The regulation governing the Board's action upon defendant's request for conscientious objector status is 32 C.F.R. § 1625.2, which provides in pertinent part:

The local board may reopen and consider anew the classification of a registrant * * * upon the written request of the registrant * * * provided * * * the classification of a registrant shall not be reopened after the local board has mailed to such registrant an Order to Report for Induction * * * unless the local board first specifically finds there has been a change in the registrant's status resulting from circumstances over which the registrant had no control. (emphasis supplied)

It is now quite clear that Regulation 1625.2 requires a registrant's local board at least to consider a conscientious objector claim even though raised for the first time after receipt of an induction notice. United States v. Gearey, 368 F.2d 144 (2d Cir. 1966), cert. denied, 389 U.S. 959, 88 S. Ct. 335, 19 L. Ed. 2d 368, reh. denied, 389 U.S. 1010, 88 S. Ct. 561, 19 L. Ed. 2d 611 (1967); United States v. Stafford, 389 F.2d 215 (2d Cir. 1968); United States v. Blaisdell, 294 F. Supp. 1303 (D. Me. 1968); see United States v. Stoppelman, 406 F.2d 127, 131, n. 7 (1st Cir.), cert. denied, 395 U.S. 981, 89 S. Ct. 2141, 23 L. Ed. 2d 769 (1969); but cf. United States v. Stoppelman, supra (Local Board need not consider post-induction date conscientious objector claim); United States v. Ruel, Crim. No. 68-43 (D. Me., Mar. 27, 1969) (Local Board need not consider post-indictment claim). But the Board's initial inquiry in such a case must be restricted to consideration of whether there has been a change in circumstances which would permit a reopening of the registrant's classification. If the Board properly concludes that the claim existed before the induction order was sent, the classification may not be reopened. On the other hand, if the Board finds that the registrant's beliefs matured after the mailing of the induction notice, he would be entitled to be reclassified. United States v. Gearey, supra, 368 F.2d at 150-151. The fatal defect in defendant's position is that his Local Board specifically found that there had been no change in his status resulting from circumstances beyond his control, thus bringing his claim squarely within the "shall not be reopened" proviso of Regulation 1625.2. The Board has said clearly that as a result of the September 2 interview it was not convinced of the sincerity of defendant's claim and had therefore determined that there had been no change of circumstances beyond his control which would authorize a reopening of his classification. Quite plainly, the Board was of the view that defendant never had been and was not now a conscientious objector. That finding by the Board precluded a reopening of his classification, provided there was a rational basis for it. United States v. Gearey, supra.

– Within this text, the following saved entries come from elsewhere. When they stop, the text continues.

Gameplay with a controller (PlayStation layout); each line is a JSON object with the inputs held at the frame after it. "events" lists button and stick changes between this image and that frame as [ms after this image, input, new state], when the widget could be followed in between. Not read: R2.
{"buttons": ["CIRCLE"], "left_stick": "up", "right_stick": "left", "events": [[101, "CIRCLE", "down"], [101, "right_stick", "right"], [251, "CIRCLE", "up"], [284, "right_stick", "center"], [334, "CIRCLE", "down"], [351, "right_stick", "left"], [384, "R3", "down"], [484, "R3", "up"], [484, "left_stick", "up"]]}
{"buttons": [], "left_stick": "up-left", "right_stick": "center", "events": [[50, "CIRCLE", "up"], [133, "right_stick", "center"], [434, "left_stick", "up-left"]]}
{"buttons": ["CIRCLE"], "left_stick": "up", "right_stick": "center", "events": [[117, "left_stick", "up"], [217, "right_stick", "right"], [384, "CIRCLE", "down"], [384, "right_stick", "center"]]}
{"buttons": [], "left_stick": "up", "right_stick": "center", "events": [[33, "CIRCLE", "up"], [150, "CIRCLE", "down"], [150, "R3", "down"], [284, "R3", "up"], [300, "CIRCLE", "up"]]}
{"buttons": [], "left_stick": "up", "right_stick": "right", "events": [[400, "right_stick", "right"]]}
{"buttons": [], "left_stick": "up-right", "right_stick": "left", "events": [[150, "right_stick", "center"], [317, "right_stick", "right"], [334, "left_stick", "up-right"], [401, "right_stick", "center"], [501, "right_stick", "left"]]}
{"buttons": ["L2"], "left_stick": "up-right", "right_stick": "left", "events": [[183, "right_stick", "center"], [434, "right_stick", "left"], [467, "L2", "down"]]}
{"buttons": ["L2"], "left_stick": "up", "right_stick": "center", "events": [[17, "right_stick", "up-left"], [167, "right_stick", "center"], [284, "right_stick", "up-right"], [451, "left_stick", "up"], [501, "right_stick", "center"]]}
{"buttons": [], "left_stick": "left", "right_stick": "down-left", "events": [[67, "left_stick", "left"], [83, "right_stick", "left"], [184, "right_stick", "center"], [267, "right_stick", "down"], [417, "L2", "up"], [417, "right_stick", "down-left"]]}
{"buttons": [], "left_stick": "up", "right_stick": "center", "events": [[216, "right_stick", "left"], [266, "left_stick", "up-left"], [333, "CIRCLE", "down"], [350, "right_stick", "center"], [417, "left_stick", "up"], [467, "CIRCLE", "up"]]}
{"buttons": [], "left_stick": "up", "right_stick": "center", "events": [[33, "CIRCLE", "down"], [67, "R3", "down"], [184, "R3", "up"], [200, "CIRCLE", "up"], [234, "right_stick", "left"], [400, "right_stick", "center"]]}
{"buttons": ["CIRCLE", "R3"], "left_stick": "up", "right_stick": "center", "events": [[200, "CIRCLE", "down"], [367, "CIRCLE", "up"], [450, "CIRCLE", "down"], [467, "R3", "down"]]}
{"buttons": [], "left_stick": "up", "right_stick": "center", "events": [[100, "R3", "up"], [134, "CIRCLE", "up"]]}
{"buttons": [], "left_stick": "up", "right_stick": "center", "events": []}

Defendant argues, however, that the Local Board had no "basis in fact" for its determination that he was not sincere in his claim. See 50 U.S.C. App. § 460(b)(3) (1967); Estep v. United States, 327 U.S. 114, 122, 66 S. Ct. 423, 90 L. Ed. 567 (1946); United States v. Delfin, 419 F.2d 226 (2d Cir. 1969); United States v. Grier, supra ; United States v. Ransom, 223 F.2d 15, 17 (7th Cir. 1955). It is clear, of course, that a local board must not base its decision on "mere suspicion or speculation" concerning the defendant's sincerity. Witmer v. United States, 348 U.S. 375, 383, 75 S. Ct. 392, 99 L. Ed. 428 (1955); Dickinson v. United States, 346 U.S. 389, 397, 74 S. Ct. 152, 98 L. Ed. 132 (1953). But this Court cannot escape the conclusion that there is ample evidence in defendant's Selective Service file to suport the Board's finding that he was insincere in his claim of conscientious objection. Although entitled to do so, 32 C.F.R. § 1626.12, defendant did not submit a summary of what transpired at his personal interview, leaving as the only record the Board's own minutes and the letter from the chairman to the State Director which has been set forth above. Obviously, defendant raised serious doubts as to his sincerity in the minds of the Board members when he appeared before them. Other facts in the record cast further doubts on the sincerity of his claim. It is evident from the file that defendant's religious background is limited and his expressed views are, to say the least, shallow and totally undocumented. Although defendant maintains that he had been a conscientious objector in principle at least since the previous April, it was not until he received his induction order in August that he was galvanized into action. Concededly, a conscientious objector claim must not be rejected simply because it was first raised after an induction notice, cf. Bates v. Commander, First Coast Guard District, 413 F.2d 475, 478 (1st Cir. 1969). However, the fortuitous timing of such a claim is a circumstance which may properly be considered by the Board, for as Judge Friendly has aptly observed:

Sudden accessions of belief may be utterly sincere, as the memorable one on the Damascus road; but they seldom synchronize so perfectly as (registrant's) with external facts making them convenient, and they normally manifest themselves in expressions more deeply personal than his. United States v. Corliss, 280 F.2d 808, 812 (2d Cir. 1960).

And as the Court of Appeals for this Circuit has stated, "a registrant bears a heavy burden in proving the sincerity, the timing, and his lack of control over his belated change of belief * * *." United States v. Stoppelman, supra, 406 F.2d at 131, n. 7. In the present case, there were quite plainly sufficient "objective facts before the * * * Board to * * * cast doubt on the sincerity of his claim." Witmer v. United States, supra, 348 U.S. at 382, 75 S. Ct. at 396. The Court therefore concludes that there was a basis in fact for the Board's decision not to reopen defendant's classification.

Finally, defendant vigorously urges that the Board must be "deemed" to have reopened his classification by permitting him to appear for a personal interview on September 2. To support this position, defendant relies on Miller v. United States, 388 F.2d 973 (9th Cir. 1967), which he argues holds that a reopening occurs whenever the Board considers the merits of a conscientious objector claim. It is quite clear, however, that in Miller the court found that a reopening had occurred only because the State Director had ordered a reopening pursuant to his discretionary power to do so under 32 C.F.R. § 1625.3(a), thereby freeing the local board from the limitation on its power of reopening contained in the proviso to Regulation 1625.2. See 388 F.2d at 975. There was no such directive in this case, and absent such a directive, Regulation 1625.2 is specific that a local board may reopen a classification for the purpose of considering a post-induction-order conscientious objector claim only when it finds a change in circumstances beyond the registrant's control. Since the Board made no such finding in this case, no reopening could occur. The Board could not and did not reopen defendant's classification. Accord : Petersen v. Clark, 289 F. Supp. 949, 955-956 (N.D. Cal. 1968). 1"

For the foregoing reasons, the Court concludes that defendant was not denied due process by the refusal of the State Director to permit him to appeal his Local Board's rejection of his conscientious objector claim. Since defendant asserts no other defense to this prosecution, and the Court can perceive none, the Court finds the defendant guilty of the offense charged in the indictment.

1. Defendant also cites United States v. Westphal, 304 F. Supp. 951 (D.S.D. 1969), which followed Miller on facts nearly identical to those presented here. But an examination of the Court's opinion in Westphal reveals that it wholly failed to deal with the crucial question of the effect of the proviso in Regulation 1625.2. Id. at 953.